There are two types of feature importance in LightGBM, namely feature_importance() for lightgbm.Booster and feature_importances_ for lightgbm.LGBMClassifier. feature_importance() contains two types of feature importance, "split" and "gain". My main question is: which one is used for feature_importances_ for Scikit-learn API? "split", "gain" or "mean decrease in impurity" as defaulted in scikit-learn?

Solution

By default, the .feature_importances_ property on a fitted lightgbm.sklearn estimator uses the "split" importance type.

As described in LightGBM's docs (link), the estimators from lightgbm.sklearn take a keyword argument importance_type which controls what type of importance is returned by the feature_importances_ property.

importance_type (str, optional (default='split')).

The type of feature importance to be filled into feature_importances_. If ‘split’, result contains numbers of times the feature is used in a model.
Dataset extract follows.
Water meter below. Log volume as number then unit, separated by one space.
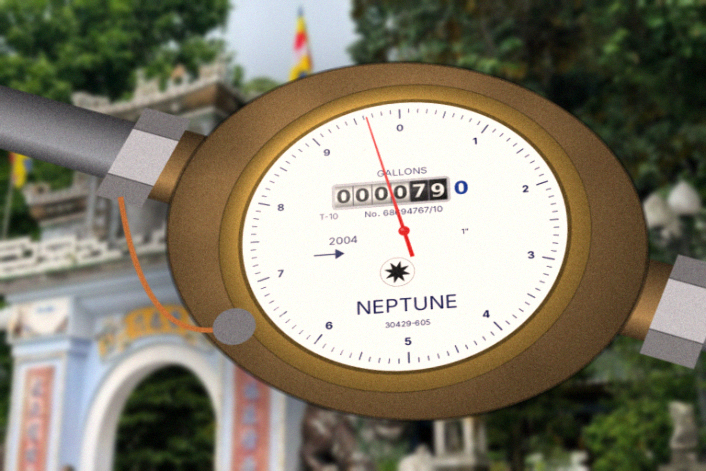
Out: 789.6 gal
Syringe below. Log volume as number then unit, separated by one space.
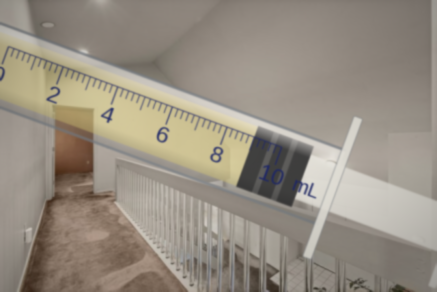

If ‘gain’, result contains total gains of splits which use the feature.

Here's an example using lightgbm==4.1.0 and Python 3.11.

import lightgbm as lgb
from sklearn.datasets import make_blobs

# generate data
X, y = make_blobs(
    n_samples=1_000,
    n_features=4,
    centers=2
)

# train a model
clf = lgb.LGBMClassifier(
    n_estimators=10,
).fit(X,y)

# .feature_importances defaults to "split"
clf.feature_importances_
# array([21,  1,  4,  0], dtype=int32)

# if you set importance_type to "gain", it'll be the
# cumulative gain from all splits involving that feature
clf.importance_type = "gain"
clf.feature_importances_
# array([5.21306300e+03, 3.55271008e-15, 1.27897657e-13, 0.00000000e+00])